◆ What to do: Wherever a line in the data below holds "attempt", copy that line.

◆ Dataset records:
--- START ---

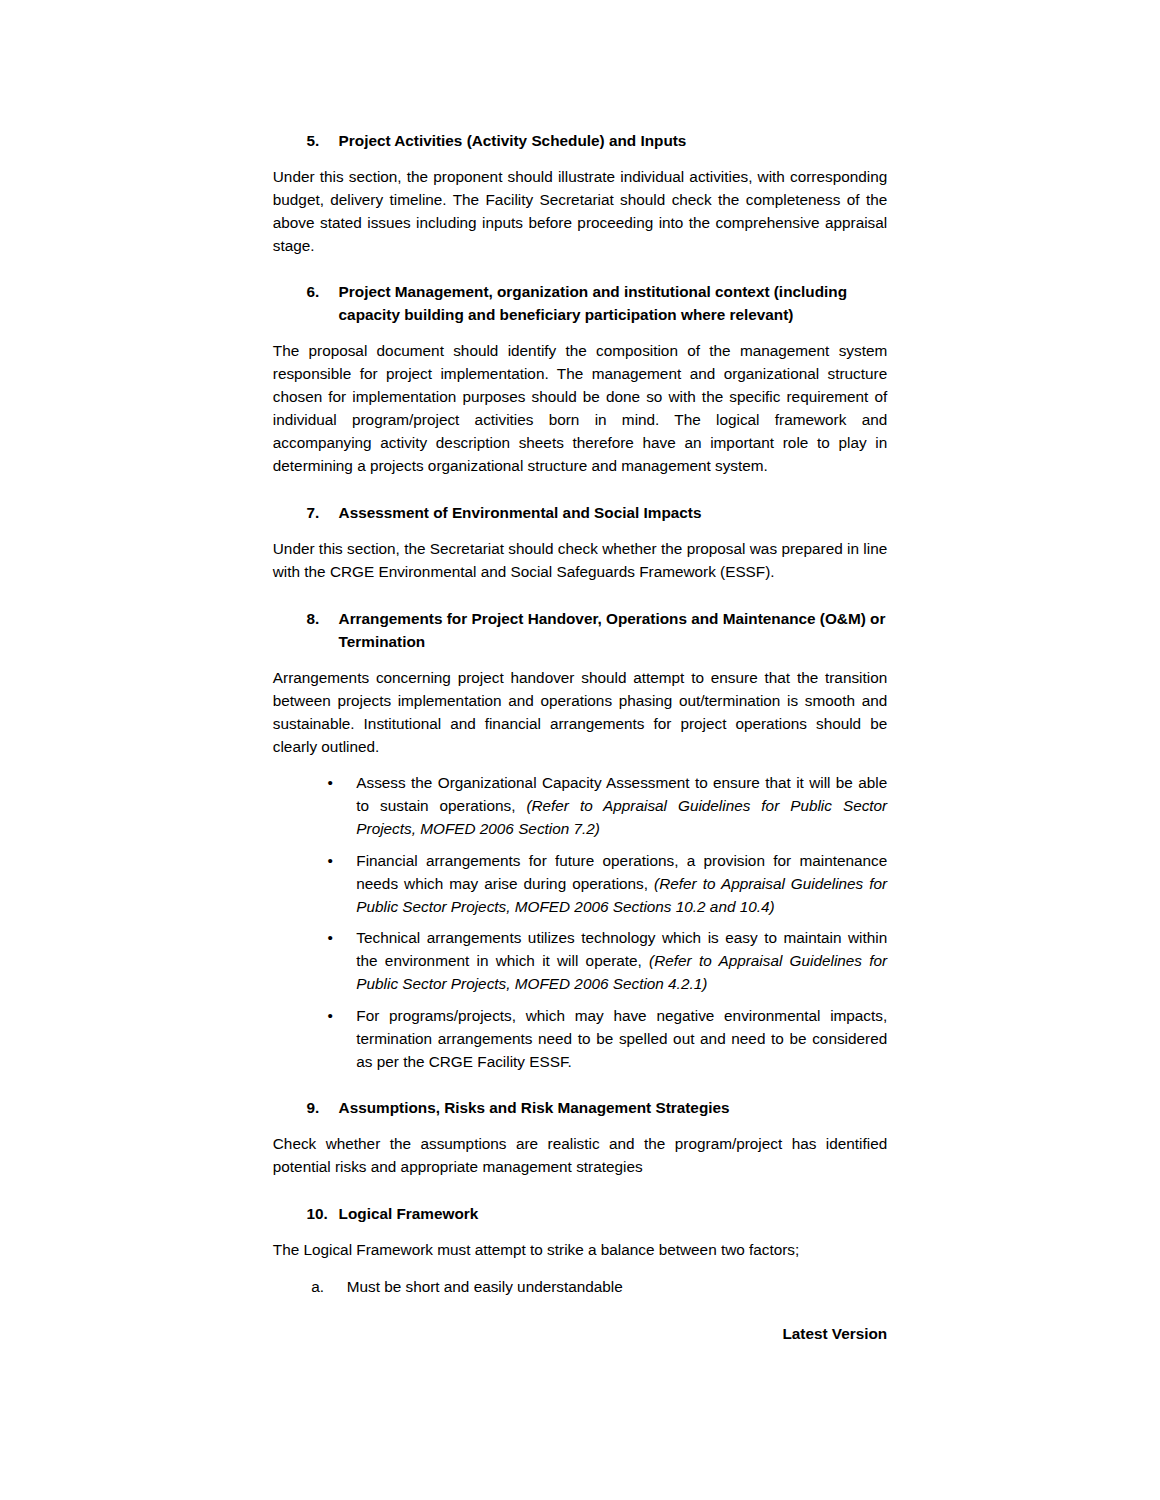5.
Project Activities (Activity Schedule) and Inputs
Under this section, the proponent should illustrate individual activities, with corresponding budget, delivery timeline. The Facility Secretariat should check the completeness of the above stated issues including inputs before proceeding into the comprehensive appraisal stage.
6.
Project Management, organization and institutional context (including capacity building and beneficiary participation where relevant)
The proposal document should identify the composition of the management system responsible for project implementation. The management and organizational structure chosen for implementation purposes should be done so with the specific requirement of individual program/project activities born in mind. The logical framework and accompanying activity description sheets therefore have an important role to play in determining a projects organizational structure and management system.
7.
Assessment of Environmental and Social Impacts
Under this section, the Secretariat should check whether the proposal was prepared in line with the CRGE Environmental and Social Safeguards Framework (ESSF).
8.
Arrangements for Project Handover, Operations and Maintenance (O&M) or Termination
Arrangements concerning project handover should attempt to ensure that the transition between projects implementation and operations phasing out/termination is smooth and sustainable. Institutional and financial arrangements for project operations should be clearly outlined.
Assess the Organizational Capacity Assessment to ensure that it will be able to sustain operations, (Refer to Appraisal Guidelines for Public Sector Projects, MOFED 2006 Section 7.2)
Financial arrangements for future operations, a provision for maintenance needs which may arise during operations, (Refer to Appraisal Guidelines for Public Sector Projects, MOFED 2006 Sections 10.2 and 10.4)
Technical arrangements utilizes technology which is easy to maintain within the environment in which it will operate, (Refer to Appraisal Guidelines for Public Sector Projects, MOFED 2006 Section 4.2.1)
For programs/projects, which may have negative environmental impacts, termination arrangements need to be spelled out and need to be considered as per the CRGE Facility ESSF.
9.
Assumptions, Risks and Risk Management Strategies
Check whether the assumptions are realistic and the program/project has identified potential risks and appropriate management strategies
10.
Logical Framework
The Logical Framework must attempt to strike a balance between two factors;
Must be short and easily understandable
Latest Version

--- END ---
--- START ---

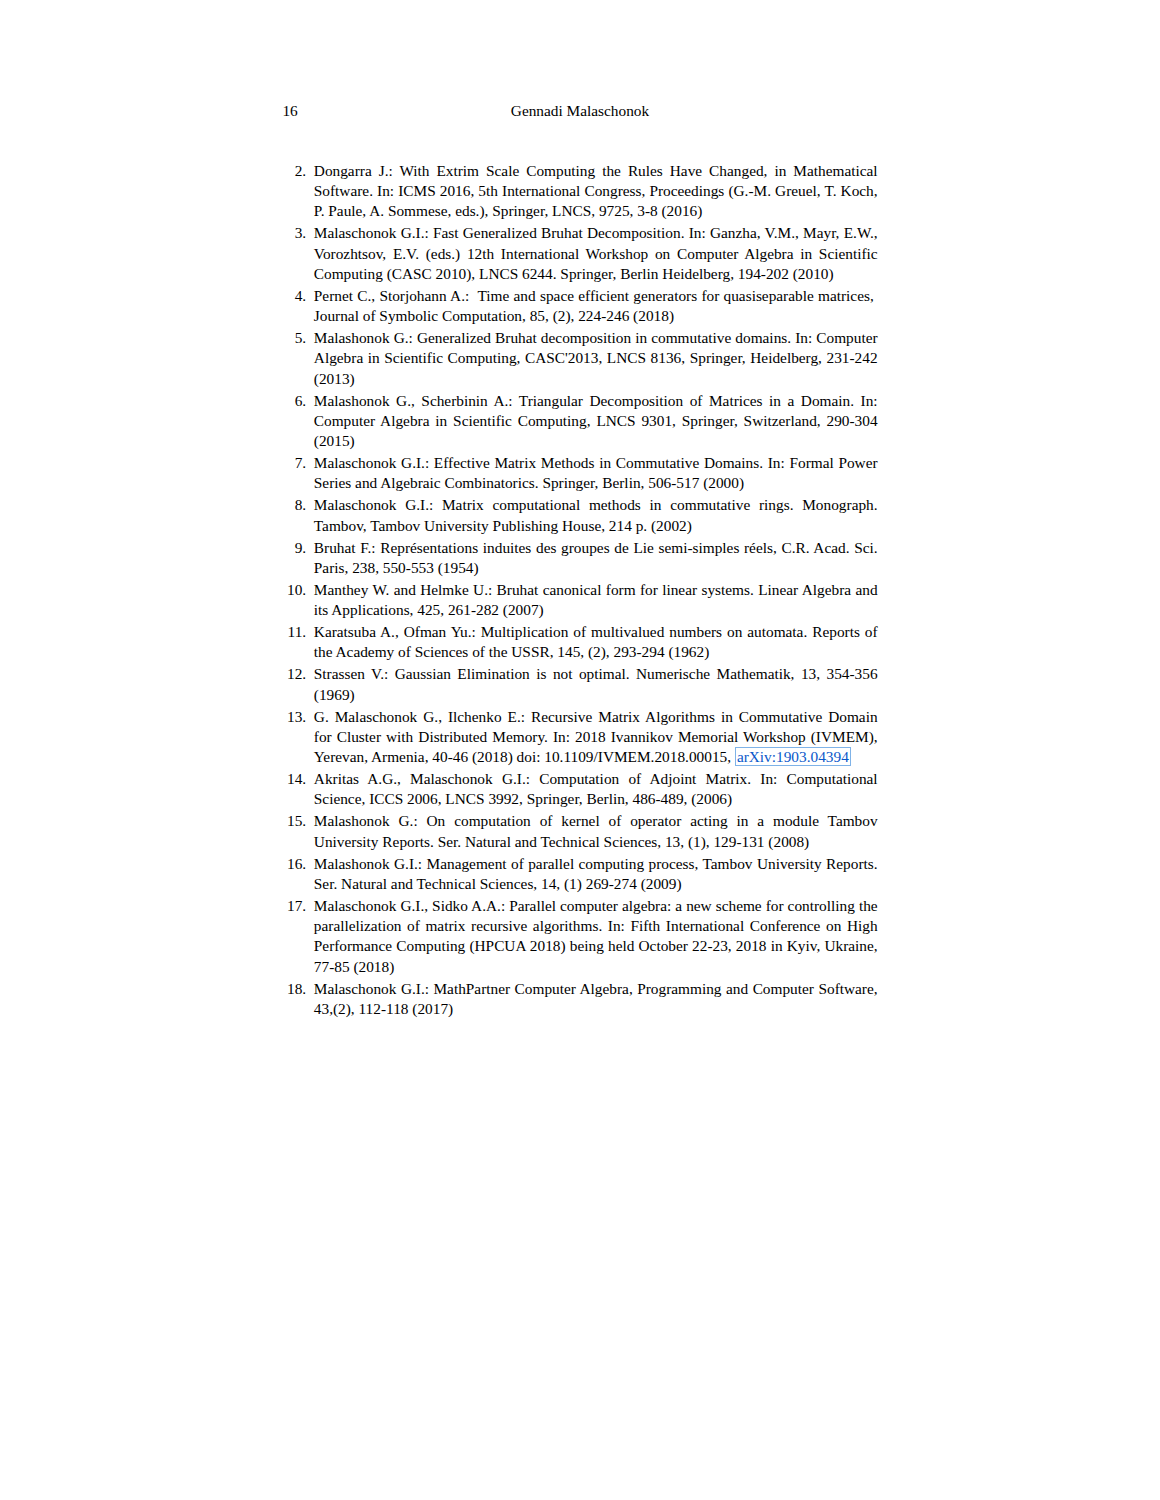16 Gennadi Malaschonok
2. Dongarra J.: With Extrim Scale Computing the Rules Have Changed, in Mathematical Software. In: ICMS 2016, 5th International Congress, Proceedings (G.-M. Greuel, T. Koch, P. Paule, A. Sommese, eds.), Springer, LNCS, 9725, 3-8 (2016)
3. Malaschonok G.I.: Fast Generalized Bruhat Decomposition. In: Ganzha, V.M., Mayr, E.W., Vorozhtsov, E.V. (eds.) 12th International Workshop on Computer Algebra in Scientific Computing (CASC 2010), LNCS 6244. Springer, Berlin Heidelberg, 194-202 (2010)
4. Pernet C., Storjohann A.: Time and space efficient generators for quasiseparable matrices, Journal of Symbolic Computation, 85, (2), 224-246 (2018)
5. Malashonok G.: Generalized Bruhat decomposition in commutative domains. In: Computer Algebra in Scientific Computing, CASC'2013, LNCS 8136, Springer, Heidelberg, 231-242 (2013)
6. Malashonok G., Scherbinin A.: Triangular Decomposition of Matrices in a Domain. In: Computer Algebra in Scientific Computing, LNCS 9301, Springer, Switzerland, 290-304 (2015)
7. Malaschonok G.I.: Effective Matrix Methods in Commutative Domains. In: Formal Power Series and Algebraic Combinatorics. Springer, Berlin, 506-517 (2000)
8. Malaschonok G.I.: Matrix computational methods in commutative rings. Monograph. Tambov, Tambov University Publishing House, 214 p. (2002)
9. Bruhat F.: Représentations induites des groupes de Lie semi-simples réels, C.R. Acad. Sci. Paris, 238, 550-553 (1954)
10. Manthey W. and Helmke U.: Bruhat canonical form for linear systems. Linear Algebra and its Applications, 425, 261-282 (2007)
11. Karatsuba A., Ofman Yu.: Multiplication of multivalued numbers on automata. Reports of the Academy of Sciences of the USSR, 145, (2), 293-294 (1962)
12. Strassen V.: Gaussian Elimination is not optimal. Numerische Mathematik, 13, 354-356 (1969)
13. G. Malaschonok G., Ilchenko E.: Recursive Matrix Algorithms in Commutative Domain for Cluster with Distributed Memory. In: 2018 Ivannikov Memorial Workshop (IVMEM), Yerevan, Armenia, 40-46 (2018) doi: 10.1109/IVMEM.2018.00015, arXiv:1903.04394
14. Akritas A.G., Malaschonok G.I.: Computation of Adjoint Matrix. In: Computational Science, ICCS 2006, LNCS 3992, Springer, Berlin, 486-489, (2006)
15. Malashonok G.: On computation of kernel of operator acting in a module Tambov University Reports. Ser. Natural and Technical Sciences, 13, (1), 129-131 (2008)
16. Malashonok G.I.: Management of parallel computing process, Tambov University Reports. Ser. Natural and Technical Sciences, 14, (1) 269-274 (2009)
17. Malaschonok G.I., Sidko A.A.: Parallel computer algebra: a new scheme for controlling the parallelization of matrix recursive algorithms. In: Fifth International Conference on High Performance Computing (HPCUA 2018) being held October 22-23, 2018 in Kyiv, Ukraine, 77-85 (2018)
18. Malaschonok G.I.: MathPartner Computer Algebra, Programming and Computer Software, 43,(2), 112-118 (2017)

--- END ---

◆ Solution to the problem:
Arrangements concerning project handover should attempt to ensure that the transition between projects implementation and operations phasing out/termination is smooth and sustainable. Institutional and financial arrangements for project operations should be clearly outlined.
The Logical Framework must attempt to strike a balance between two factors;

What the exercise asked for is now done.